Exactly how many lines in this data contain the word "alone"? Only the number should be given.

Extracted page text data
=====
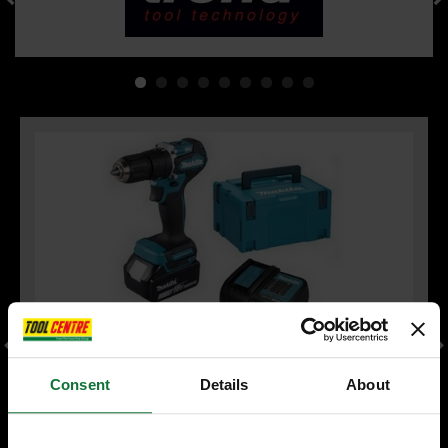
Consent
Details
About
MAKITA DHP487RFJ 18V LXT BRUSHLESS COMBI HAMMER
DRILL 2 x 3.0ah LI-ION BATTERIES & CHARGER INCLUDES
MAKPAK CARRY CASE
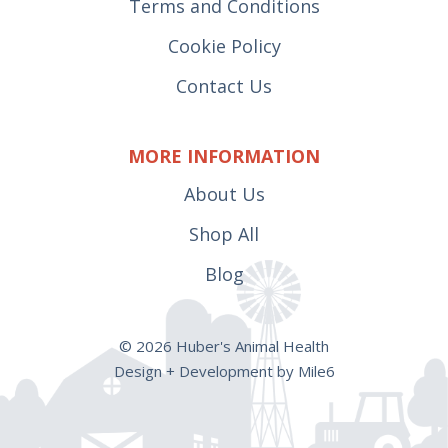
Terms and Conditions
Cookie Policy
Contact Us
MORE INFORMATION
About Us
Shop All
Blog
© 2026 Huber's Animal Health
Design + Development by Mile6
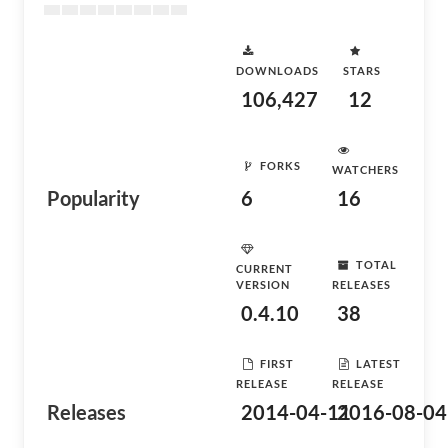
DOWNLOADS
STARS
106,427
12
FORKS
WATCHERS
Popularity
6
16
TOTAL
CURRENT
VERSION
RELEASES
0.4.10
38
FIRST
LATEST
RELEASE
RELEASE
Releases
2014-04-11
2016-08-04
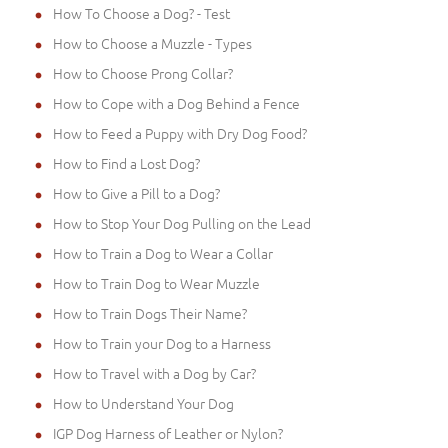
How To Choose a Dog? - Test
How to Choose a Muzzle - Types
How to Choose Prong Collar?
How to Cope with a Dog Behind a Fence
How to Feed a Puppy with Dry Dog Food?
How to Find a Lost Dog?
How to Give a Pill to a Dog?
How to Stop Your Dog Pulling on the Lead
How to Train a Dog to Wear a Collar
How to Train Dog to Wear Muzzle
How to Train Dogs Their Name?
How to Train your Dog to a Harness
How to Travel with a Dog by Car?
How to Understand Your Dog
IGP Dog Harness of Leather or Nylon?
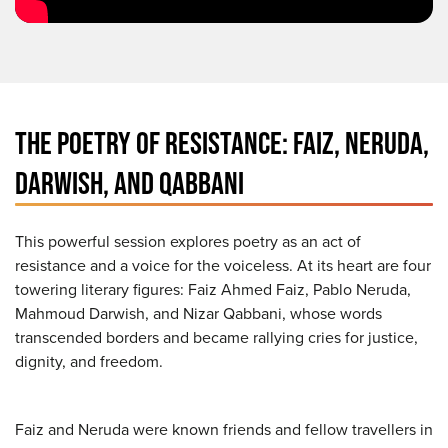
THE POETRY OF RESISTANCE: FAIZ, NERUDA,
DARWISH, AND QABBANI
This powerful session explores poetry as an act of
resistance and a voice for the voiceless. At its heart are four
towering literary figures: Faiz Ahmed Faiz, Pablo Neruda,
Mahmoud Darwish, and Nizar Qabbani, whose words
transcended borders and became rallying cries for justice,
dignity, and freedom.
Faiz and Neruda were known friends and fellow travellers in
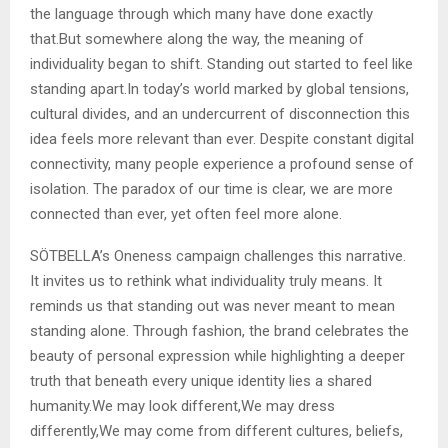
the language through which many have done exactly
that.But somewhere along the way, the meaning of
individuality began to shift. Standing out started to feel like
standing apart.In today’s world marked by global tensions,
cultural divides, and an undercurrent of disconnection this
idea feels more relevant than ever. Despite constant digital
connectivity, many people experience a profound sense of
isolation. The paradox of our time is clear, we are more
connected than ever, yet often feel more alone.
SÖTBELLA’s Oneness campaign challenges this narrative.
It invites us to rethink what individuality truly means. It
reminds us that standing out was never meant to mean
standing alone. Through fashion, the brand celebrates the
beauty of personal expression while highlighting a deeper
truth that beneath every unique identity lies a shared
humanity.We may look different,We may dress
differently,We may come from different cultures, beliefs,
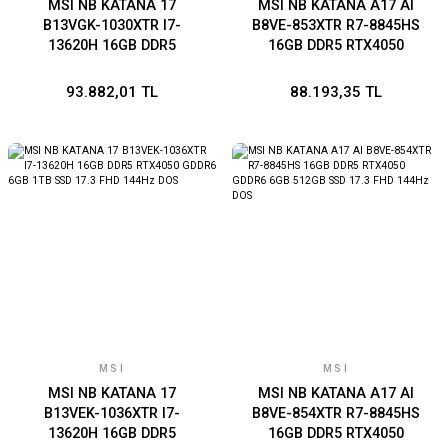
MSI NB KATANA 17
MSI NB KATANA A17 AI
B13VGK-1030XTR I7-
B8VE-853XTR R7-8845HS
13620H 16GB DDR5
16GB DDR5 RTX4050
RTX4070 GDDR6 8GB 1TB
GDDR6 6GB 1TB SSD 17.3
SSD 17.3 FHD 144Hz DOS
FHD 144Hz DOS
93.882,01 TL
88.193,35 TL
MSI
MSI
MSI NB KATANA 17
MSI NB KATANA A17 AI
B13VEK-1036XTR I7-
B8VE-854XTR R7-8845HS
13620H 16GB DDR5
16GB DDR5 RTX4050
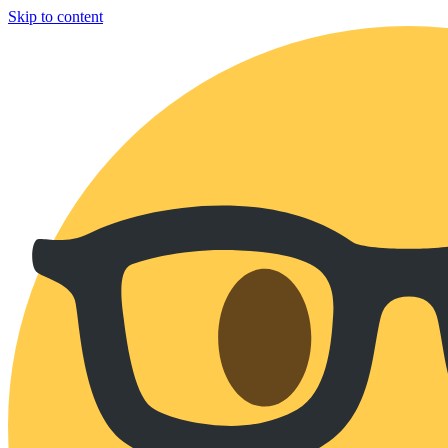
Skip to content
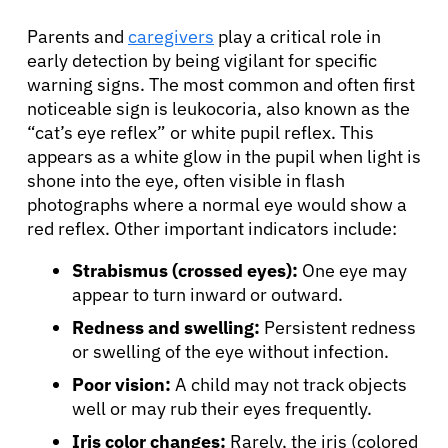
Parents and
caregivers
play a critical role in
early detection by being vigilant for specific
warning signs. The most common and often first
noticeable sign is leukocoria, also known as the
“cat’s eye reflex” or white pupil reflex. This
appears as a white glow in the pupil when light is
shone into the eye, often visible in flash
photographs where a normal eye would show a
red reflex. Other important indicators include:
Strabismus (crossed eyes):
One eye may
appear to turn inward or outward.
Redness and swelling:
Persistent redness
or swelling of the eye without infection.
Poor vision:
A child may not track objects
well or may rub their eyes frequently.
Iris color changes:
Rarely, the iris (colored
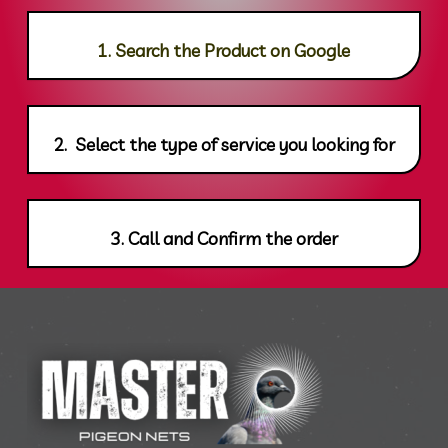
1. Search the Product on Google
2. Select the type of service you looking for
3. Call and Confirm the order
=====
### Worked solution
2